Monday, December 05, 2005

The light in that tunnel isn't a train

For those that know me, you already know that I have been attending the University of Phoenix to finally get my bachelor's degree. I started in October 2003 and will be done in January 2006. This will happily mark the end of my undergraduate experience part deux. It's been a lot harder and a lot easier than I expected it to be. I'll get into the how's and why's in a moment. First, it's important to understand my experience with the educational system. It's shaped my views and outlook on my current situation.

School, until college that is, was never all that difficult for me. My background was such that I was very motivated to do well in the eyes of my teachers. I worked to get my assignments done and had good grades all through my elementary and middle school years. It was in high school that I realized that I didn't have to work as hard as others. It could be said that I coasted toward the end, but ended up graduating from high school with a 3.89 GPA. Not bad, considering that I didn't have to spend a lot of time doing homework and I completely blew off a large project my junior year and got my only C in any class. It was an F in the middle of the year, so I did pretty well.

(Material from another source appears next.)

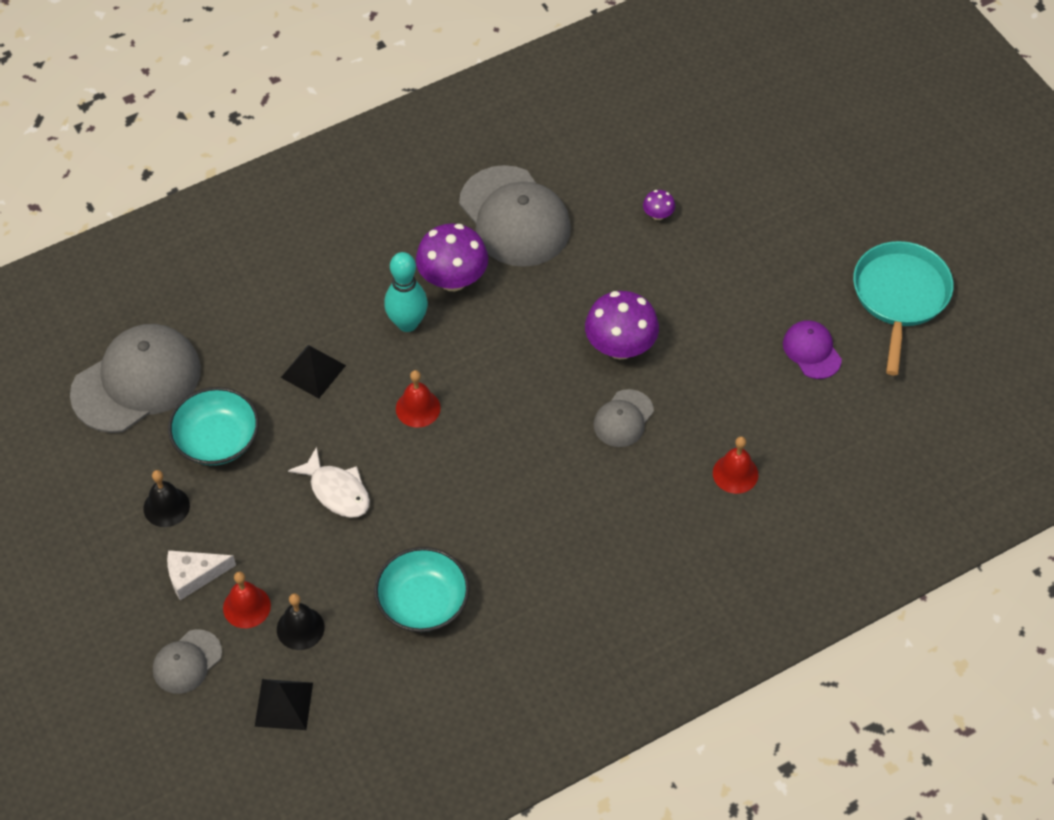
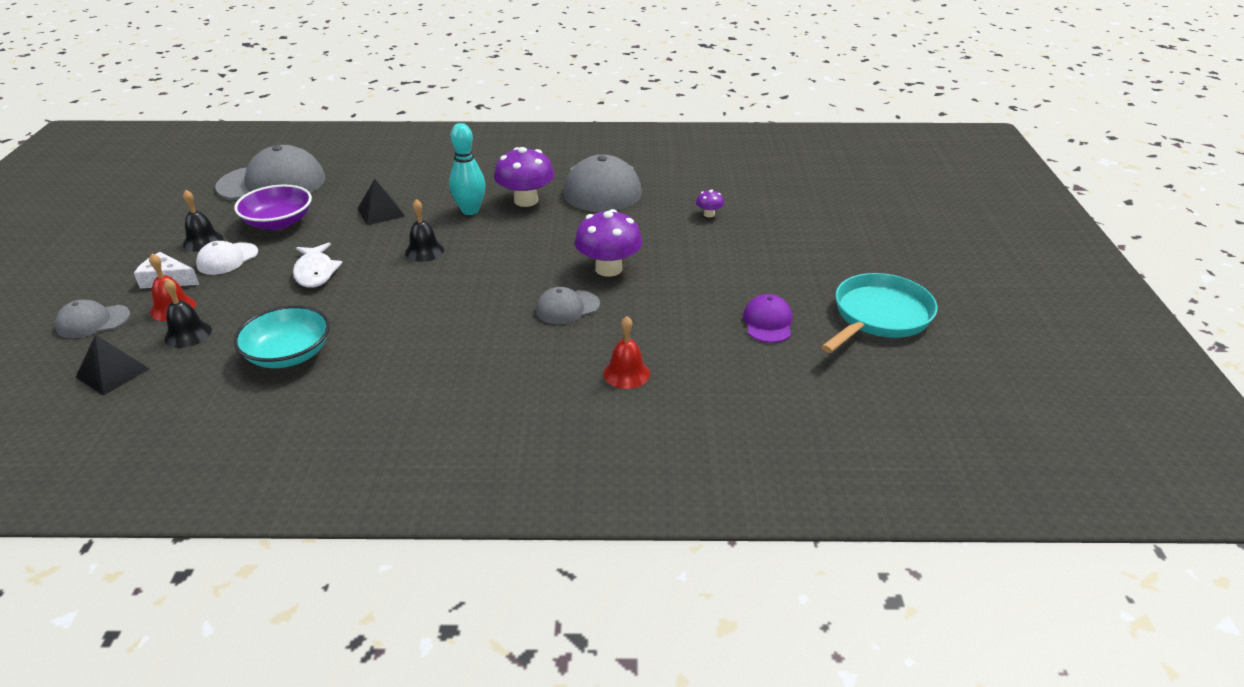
camera: 30 degrees right, 20 degrees down
(217, 440) = (278, 222): turquoise bowl -> purple bowl
(223, 518) = (227, 259): none -> white cap
(418, 408) = (424, 251): red bell -> black bell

When I hit college at the University of Washington, I soon found out quite a few things. Some I suspected. Others were new. The biggest shock was that I actually HAD to study. I thought I wanted to be an engineer of some kind. The competition was fierce. I ended up barely making it into the Mechanical Engineering Department when I realized that I didn't want to be an engineer. Luckiliy, events helped me on that path and my first attempt ended with me leaving the U.W. 32 credits short of my degree.

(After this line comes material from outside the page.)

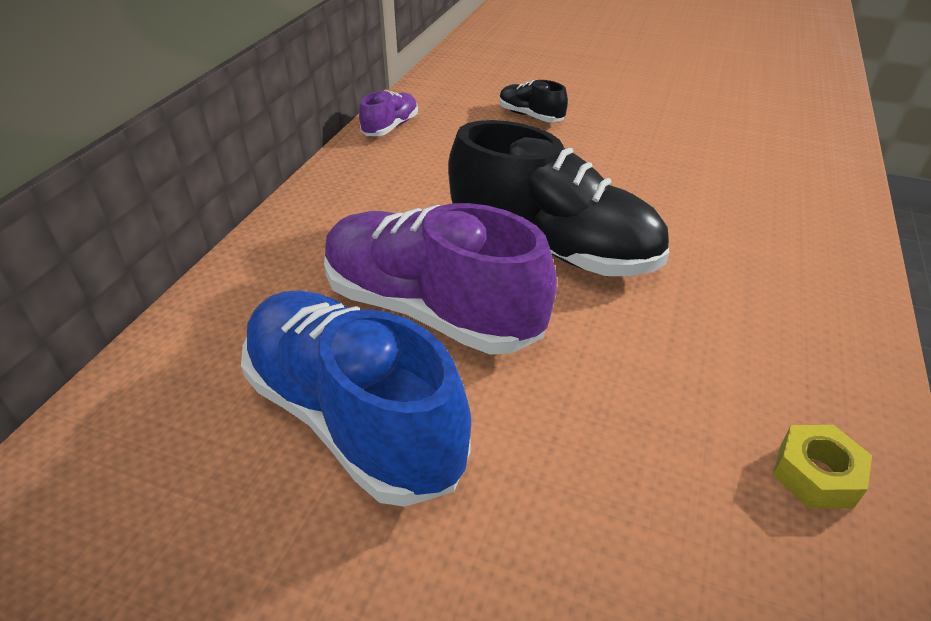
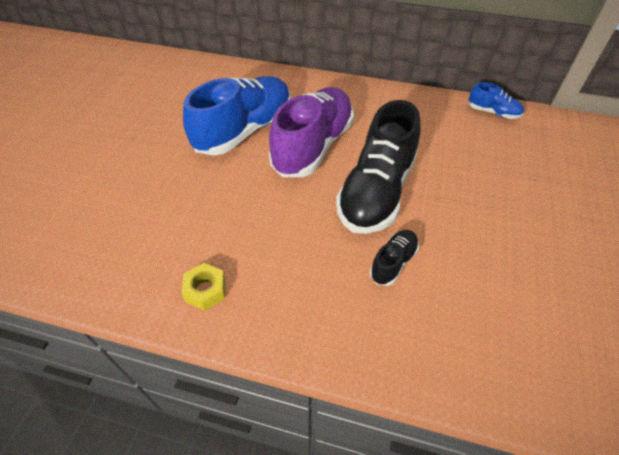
camera: 85 degrees right, 10 degrees up
(390, 127) = (493, 112): purple shoe -> blue shoe
(530, 116) = (550, 180): black shoe -> black shoe (393, 262)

My decision to enter the University of Phoenix (UoP) was born out of a missed job opportunity and my wife's urging. I didn't want a repeat of my experience at the U.W. I also didn't want a degree that I wouldn't use. My decision to pursue a B.S in Information Technology was, in retrospect, the right choice. I mentioned that I would get into the why's and how's of my gauge of the difficulty. The most difficult part was time management. For the last 2 years, I've been going almost non-stop. Here's a brief synopsis of my typical weekday.
  • 4:50AM - Get out of bed.
  • 5:15AM - Sit down in front of computer to read previous nights posts (UoP uses news groups for online discussion).
  • 5:45AM - Leave for work, a 40 mile drive from my home to the office in Seattle.
  • 7:00AM - Get to work.
  • 11:30AM to 12:30PM - Work on posts, readings and assignments when I could.
  • 4:15PM - Leave for home.
  • 6:00PM - Get home, have dinner, spend time with wife & kids
  • 7:30PM - Get kids ready for bed, read stories, etc.
  • 8:15PM - Finish up posts, work on homework, team projects, etc
  • 10:30PM - Go to bed.

Rinse and repeat for most weekdays. Saturday nights were usually free and Sunday nights I was able to get more done. This schedule was DRAINING, with a capital D. Suprisingly, the easiest parts were the actual work. Yes, the papers and assignments could be tough, but as a whole, they weren't as difficult for me as for my classmates. The curriculum worked well with my chosen career and enhanced my skills.

I am now on the brink of being finished and actually having a 4-year degree. The only real regret that I've ever had will now be gone. I'm currently wrestling with what to do next. My wife and I have talked about a Masters or MBA. I'll do what I can to get that going. I am, however, going to enjoy not having the UoP cloud hanging over me.